In other words, no individuals influenced whether or not any other individual was included in the study.
For example, if one person agrees to be in the study only if their friend can also be included in the study, then these two individuals would not be independent of each other and the second assumption would not be met.
Independent recruitment ensures that the people included in the study have similar characteristics to the target population, and that the results of the test can be applied to the target population - meaning it has good external validity!
Additionally, the sample population must have been recruited randomly, like if you chose 100 names randomly from a list of all names in the target population.
Like independent recruitment, random sampling is important because it ensures that the sample population approximates the target population.
The third assumption is that the errors between the observed and predicted values of y are Normally distributed around a value of x.
That might sound confusing - no worries. Let’s break it down, by reviewing the trendline, which shows a predicted y-value for a specific x-value.
For example, let’s say we have a trendline that looks like this.

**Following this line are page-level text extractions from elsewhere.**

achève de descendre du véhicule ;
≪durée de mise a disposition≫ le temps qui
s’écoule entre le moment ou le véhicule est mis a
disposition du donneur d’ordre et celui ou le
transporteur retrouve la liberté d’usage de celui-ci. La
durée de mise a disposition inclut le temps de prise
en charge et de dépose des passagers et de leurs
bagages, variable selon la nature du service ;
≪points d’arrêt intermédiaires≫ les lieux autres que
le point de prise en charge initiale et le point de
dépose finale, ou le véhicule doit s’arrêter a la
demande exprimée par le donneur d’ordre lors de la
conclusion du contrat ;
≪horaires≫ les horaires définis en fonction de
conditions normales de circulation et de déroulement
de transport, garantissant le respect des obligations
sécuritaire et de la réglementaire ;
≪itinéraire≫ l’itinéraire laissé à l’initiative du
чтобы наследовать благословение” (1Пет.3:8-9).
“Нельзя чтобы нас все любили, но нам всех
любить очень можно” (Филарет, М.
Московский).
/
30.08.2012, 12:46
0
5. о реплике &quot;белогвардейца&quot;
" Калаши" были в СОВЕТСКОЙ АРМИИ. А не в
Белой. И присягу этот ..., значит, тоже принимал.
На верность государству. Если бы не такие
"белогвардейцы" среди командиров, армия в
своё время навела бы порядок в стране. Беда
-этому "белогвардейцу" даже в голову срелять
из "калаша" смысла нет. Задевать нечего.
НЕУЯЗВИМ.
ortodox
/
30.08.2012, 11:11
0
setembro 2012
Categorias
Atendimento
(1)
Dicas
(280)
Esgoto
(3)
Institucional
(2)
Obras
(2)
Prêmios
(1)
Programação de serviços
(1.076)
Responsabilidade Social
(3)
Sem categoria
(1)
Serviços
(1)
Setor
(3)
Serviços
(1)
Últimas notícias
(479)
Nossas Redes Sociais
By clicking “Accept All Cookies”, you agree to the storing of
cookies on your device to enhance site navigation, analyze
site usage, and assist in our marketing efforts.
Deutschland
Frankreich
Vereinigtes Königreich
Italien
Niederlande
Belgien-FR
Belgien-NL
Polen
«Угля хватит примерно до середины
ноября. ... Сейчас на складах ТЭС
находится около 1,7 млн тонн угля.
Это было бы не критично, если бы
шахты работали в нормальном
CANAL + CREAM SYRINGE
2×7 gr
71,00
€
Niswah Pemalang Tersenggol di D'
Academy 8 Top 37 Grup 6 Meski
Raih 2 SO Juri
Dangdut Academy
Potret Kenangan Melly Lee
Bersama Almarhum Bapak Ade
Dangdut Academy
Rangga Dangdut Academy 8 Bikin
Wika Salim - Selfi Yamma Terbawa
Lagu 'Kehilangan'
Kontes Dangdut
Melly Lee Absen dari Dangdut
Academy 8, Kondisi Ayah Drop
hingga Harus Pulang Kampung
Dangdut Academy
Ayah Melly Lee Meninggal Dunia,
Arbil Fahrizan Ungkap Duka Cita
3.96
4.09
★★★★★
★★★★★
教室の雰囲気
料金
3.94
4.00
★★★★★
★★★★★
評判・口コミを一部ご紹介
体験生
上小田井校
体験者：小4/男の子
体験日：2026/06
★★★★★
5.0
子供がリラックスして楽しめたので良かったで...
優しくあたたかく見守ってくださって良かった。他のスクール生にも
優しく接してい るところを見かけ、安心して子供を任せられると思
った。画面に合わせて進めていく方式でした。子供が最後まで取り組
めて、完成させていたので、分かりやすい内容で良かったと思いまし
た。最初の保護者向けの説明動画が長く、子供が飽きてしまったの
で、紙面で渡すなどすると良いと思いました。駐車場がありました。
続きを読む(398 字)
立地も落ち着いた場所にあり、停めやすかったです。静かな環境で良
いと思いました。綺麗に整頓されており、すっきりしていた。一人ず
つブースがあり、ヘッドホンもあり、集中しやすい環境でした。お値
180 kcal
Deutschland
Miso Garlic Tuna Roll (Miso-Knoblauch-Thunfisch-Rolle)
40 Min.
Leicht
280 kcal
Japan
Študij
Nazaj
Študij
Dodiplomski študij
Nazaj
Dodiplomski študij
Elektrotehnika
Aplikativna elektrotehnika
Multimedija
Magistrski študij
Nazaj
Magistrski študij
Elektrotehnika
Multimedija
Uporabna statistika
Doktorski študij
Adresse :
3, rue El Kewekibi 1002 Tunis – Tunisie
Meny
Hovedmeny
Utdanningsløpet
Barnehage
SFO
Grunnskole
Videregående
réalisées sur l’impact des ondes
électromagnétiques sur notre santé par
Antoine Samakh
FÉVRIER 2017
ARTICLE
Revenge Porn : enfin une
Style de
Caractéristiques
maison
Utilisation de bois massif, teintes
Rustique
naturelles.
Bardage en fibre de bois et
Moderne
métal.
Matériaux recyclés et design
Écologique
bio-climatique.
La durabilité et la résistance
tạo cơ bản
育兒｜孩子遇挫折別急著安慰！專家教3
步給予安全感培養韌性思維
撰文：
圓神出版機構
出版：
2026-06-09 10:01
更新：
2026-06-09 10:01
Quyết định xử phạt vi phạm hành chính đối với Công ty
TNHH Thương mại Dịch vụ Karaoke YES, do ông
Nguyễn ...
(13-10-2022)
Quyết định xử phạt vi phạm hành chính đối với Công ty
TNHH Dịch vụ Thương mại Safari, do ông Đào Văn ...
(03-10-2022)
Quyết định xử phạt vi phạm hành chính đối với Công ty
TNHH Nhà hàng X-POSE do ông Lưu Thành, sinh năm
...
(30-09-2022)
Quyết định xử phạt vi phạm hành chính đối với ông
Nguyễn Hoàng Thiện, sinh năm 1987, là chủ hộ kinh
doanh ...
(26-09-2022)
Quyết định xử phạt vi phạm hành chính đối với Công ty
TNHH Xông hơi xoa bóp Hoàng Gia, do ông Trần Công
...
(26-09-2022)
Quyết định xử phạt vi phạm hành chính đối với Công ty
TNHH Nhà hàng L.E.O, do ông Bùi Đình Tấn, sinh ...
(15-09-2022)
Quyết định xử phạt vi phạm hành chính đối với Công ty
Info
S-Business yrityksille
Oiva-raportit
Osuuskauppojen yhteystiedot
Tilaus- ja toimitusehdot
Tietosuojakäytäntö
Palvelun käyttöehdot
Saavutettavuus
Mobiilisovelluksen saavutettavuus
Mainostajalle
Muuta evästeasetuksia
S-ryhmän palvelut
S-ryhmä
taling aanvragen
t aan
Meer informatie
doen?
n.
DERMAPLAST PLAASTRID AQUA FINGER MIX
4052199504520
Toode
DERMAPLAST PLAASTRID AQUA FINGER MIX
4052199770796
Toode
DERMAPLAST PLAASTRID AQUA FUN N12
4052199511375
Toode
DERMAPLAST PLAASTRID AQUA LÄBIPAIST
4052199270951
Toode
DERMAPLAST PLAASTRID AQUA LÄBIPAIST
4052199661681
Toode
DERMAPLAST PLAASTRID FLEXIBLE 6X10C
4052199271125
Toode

According to our trendline, for people that drink 2 sugary beverages per week, we predict that their BMI will be around 23. But in reality, some people that drink 2 beverages will have a BMI that’s higher or lower than 23, simply because of individual differences, like how old a person is or how much a person exercises.
The distance a point is from the prediction line is called error, and points that are far from the line are said to have a high error.
Okay, so the third assumption says that the errors for a given point will follow a normally distributed bell curve, meaning most people will have low error, so their BMI will be clustered near the trendline; and fewer people will have high error, so their BMI will be higher or lower than the trendline.
And this is true for every value of x, or for each number of sugary beverages per week.
The fourth assumption is that the data points must have Equal variance, which is also called homoscedasticity. Basically, this means that the data points are equally spread out from the trendline for every value of x.
If the data points are closer to the trendline on one end and further away on the other end, then the assumption of equal variance is not met and the data are heteroscedastic.
So going back to the Pearson’s correlation test, it starts with two hypotheses.
The null hypothesis states that r equals zero, or in other words, there is no correlation between two variables.
And the alternate hypothesis is that r does not equal zero, or that there is a correlation between two variables.
To test these hypotheses, we have to calculate the correlation coefficient, and there are five steps for doing this.
The first step is to find the sum of each of the x-values, and in this example, that’s the number of beverages.
As a simple example, we’ll use a sample size of 5 people, and let’s say the number of beverages each person consumes is 3, 5, 8, 10, and 12. Oftentimes, the sum is written with the Greek letter sigma, so the sum of all the x-values is 3 plus 5 plus 8 plus 10 plus 12 equals 38. So our sample population of 5 people, drinks around 38 sugary beverages per week.
The second step is to find the sum of each of the y-values, and in this example, that’s the BMI for each person.
So, let’s say the five individuals had BMI of 24, 23, 28, 29, and 35, and when we add them all together we get 139. This means that our sample population of 5 people has a combined BMI of 139.
The third step is to find the sum of each of the squared values of x and the sum of each of the squared values of y.
So, when we square each x-value, we get 9, 25, 64, 100, and 144, and when we add them all together we get 342. When we square each y-value, we get 576, 529, 784, 841, and 1225, and when we add them all together we get 3995.
The fourth step is to find the sum of x times y.
To do this, we multiply the value of x for the first person by the value of y for the first person, so 3 times 24 is 72. Then, we repeat that for the other four people - so, 5 times 23 is 115, 8 times 28 is 224, 10 times 29 is 290, and 12 times 35 is 420. Finally, we add those values together to get 1121.